**TASK BRIEF**
Output the following lines character for character, keeping every line break as it appears.

============================================================

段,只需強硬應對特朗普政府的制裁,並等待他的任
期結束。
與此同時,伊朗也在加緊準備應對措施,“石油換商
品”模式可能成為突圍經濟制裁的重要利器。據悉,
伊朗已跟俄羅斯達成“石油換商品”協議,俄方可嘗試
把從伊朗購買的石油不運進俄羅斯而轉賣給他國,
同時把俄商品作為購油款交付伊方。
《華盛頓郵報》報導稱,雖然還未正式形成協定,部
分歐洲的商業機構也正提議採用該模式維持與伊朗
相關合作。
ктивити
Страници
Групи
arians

============================================================

**EXERCISE SOLUTION**
段,只需強硬應對特朗普政府的制裁,並等待他的任
期結束。
與此同時,伊朗也在加緊準備應對措施,“石油換商
品”模式可能成為突圍經濟制裁的重要利器。據悉,
伊朗已跟俄羅斯達成“石油換商品”協議,俄方可嘗試
把從伊朗購買的石油不運進俄羅斯而轉賣給他國,
同時把俄商品作為購油款交付伊方。
《華盛頓郵報》報導稱,雖然還未正式形成協定,部
分歐洲的商業機構也正提議採用該模式維持與伊朗
相關合作。
ктивити
Страници
Групи
arians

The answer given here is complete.